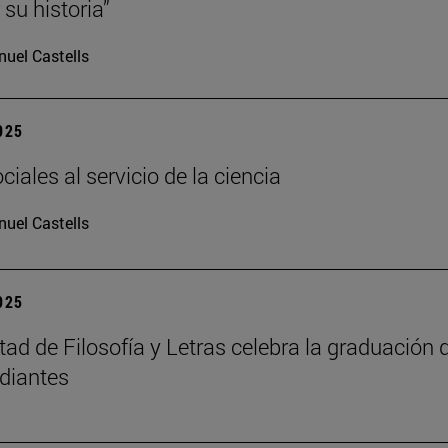
su historia”
uel Castells
2025
iales al servicio de la ciencia
uel Castells
2025
tad de Filosofía y Letras celebra la graduación 
diantes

▶ **WHAT NEEDS TO BE DONE**
Each entry above should be printed again word for word, with any picture dropped.

▶ **YOUR SOLUTION**
su historia”
uel Castells
2025
iales al servicio de la ciencia
uel Castells
2025
tad de Filosofía y Letras celebra la graduación 
diantes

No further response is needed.